University students in Toronto face greater challenges due to unaffordable housing, long commutes
University students in Toronto find housing options on their campuses, or nearby, to be limited and expensive, leaving them vulnerable to predatory landlords or feeling isolated by long commutes, preliminary findings of a joint project by the city’s four universities indicate.
The presidents of Ryerson University, OCAD University, the University of Toronto and York University launched StudentDwellTO in 2017 to examine the housing challenges their 180,000 students were facing, and to gather data that will be used to navigate a path forward.
The StudentDwellTO research team held 26 student focus groups across Toronto on six university campuses: Ryerson University, OCAD University, York University’s Keele Campus and the University of Toronto’s St. George, Mississauga and Scarborough campuses. Preliminary findings were discussed May 2 during at a panel held at York University. Representatives from all four universities were present.

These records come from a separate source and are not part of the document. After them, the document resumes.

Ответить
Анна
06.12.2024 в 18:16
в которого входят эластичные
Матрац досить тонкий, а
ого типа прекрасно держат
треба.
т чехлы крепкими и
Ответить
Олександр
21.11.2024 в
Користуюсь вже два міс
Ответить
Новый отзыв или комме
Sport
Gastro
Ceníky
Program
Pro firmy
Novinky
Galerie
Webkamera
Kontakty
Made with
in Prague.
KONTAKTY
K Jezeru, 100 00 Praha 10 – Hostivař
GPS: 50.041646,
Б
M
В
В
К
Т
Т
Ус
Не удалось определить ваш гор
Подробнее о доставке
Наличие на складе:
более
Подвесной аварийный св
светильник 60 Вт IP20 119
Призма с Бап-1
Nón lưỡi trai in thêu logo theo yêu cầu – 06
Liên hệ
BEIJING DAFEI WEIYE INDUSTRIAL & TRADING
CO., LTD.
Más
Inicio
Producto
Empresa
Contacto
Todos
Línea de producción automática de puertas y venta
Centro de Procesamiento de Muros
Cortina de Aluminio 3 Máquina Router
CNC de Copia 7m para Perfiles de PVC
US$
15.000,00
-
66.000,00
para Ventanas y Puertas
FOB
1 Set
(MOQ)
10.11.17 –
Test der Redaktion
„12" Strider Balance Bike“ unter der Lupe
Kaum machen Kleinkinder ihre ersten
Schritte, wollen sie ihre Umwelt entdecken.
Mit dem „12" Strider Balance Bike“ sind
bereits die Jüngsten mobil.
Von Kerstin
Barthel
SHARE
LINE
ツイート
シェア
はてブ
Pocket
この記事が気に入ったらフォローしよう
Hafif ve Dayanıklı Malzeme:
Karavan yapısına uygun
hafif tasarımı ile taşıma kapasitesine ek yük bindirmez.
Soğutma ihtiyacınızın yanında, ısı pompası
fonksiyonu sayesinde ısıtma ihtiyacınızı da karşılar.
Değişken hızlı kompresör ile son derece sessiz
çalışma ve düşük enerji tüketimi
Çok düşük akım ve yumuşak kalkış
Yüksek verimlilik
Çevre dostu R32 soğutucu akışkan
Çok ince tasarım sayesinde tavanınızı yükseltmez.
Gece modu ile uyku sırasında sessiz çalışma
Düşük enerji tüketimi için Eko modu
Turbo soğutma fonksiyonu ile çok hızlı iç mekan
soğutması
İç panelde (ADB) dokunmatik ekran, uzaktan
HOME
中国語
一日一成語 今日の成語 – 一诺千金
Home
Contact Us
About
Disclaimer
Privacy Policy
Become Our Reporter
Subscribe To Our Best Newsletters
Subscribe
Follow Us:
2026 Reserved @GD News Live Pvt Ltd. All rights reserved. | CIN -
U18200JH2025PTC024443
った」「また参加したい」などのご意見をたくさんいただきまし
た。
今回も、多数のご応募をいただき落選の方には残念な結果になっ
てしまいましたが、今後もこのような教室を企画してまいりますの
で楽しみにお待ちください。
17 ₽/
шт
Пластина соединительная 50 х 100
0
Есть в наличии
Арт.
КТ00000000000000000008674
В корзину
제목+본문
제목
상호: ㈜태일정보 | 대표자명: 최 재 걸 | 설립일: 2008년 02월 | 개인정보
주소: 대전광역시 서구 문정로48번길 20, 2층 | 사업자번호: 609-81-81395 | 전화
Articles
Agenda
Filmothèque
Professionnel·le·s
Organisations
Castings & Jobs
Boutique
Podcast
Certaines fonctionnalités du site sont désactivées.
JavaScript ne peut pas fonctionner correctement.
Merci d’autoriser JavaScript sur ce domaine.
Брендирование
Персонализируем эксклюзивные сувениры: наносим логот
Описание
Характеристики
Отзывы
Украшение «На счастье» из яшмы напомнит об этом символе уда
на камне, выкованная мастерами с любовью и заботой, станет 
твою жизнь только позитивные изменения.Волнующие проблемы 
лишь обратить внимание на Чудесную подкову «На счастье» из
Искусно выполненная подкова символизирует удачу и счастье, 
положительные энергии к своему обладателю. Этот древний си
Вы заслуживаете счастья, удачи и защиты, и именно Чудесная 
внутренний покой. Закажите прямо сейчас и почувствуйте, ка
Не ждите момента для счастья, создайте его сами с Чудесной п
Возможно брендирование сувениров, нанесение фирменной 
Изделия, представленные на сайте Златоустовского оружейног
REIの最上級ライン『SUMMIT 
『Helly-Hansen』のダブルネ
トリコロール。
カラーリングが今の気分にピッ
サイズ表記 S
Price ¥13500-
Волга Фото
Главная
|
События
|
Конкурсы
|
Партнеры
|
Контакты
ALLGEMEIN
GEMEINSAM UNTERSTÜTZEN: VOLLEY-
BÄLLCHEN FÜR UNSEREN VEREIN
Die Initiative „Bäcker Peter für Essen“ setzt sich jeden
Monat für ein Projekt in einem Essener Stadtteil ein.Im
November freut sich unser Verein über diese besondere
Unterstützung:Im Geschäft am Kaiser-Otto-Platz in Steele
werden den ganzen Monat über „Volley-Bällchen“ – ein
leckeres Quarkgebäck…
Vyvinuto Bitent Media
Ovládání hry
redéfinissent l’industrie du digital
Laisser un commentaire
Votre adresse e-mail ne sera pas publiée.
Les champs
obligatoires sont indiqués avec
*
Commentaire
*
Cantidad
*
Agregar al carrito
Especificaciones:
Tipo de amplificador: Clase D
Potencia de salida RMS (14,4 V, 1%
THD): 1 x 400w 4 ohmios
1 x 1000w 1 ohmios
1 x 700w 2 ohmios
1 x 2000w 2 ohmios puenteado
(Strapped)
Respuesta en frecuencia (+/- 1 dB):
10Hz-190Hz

“It is increasingly clear that complex social, political and economic challenges are best addressed when governments, community organizations, universities and citizens all work together,” said Rhonda L. Lenton, president and vice-chancellor of York University. “I am excited that York is collaborating closely with all of the GTA universities to better understand the housing needs of our students. StudentDwellTO’s research will help us better serve our community and enrich the conversation around affordable and sustainable housing in Toronto and beyond.”
Key preliminary findings from the student focus groups show that students feel there is limited space available in residence beyond their first year in university, and that residence and mandatory meal plans are not worth what they cost. When students turn away from the limited options on campus, they face one of the costliest housing markets in North America. The available shared housing options are overcrowded, often discriminate against students by asking for several months of rent upfront and offer illegal leases in many cases, they said.
The primary cause of students’ dissatisfaction was rent, with students in the focus groups paying an average of $924 per month.
It is already clear some students chose their universities based on where their parents live, rather than their desired programs, and some with long commutes skip classes or tutorials to avoid long transit times. Students also expressed concern about having less time for extracurricular activities, contributing to feelings of isolation.
Low-income students suffer disproportionately from all of the negative repercussions of unaffordable housing, according to the research. There are also differences in the experiences at the various campuses. For example, students at downtown campuses face high housing costs and shortages, whereas York students say predatory landlords in housing near the University puts them into precarious situations.
Overall, students are asking for the following:
- more affordable on-campus options and better maintenance of buildings;
- new affordable housing options that include kitchen access and more common/study areas;
- support and guidance with finding off-campus housing and dealing with landlords; and
- more places for downtime and studying.
Researchers from the four universities continue to gather data about where and how students live, their commutes, and the impact on their academic achievement and other experiences. The data will be analyzed more fully in the coming months, which will give universities and policy-makers more detailed information to guide future planning decisions.